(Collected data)
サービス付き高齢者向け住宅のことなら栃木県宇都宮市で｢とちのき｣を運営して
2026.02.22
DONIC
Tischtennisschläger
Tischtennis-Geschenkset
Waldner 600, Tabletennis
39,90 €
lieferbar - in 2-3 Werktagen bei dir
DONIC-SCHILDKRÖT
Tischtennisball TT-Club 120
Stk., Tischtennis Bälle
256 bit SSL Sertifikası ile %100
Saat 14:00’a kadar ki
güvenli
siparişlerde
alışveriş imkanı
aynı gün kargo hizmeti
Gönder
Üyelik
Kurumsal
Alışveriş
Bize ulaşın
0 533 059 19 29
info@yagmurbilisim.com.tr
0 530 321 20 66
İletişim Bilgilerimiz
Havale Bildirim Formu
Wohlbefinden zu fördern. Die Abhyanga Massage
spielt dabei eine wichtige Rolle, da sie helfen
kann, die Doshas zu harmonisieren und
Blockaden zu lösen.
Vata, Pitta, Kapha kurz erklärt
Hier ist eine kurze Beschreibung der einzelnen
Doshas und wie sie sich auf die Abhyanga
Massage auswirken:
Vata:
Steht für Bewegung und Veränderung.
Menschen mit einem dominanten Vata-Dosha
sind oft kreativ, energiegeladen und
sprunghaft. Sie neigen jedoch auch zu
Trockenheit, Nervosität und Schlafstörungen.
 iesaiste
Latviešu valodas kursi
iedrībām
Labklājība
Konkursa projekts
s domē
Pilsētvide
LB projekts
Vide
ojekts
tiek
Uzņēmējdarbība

* * *

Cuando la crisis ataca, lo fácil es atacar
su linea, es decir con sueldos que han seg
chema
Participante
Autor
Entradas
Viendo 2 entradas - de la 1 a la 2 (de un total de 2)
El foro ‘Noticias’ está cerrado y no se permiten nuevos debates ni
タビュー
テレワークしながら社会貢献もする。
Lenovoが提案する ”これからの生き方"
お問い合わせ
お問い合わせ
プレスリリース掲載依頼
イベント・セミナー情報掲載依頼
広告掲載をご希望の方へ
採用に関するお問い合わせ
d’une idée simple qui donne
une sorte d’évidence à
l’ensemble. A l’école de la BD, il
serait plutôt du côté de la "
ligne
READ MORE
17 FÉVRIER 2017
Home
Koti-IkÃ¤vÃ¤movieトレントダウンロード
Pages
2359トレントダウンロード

* * *

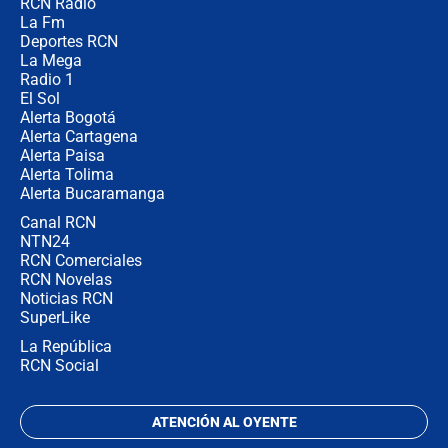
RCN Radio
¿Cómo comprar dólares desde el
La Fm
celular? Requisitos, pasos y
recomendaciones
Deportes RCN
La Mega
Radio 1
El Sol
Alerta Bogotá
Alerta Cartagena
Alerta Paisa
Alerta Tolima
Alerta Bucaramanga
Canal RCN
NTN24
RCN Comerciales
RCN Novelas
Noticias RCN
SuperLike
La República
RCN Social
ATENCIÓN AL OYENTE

What you are asked to do → A verbatim transcription is needed of the lines above, starting at the line with "17 FÉVRIER 2017" and ending at the line with "2359トレントダウンロード", both included, and of nothing else.

Written response →
17 FÉVRIER 2017
Home
Koti-IkÃ¤vÃ¤movieトレントダウンロード
Pages
2359トレントダウンロード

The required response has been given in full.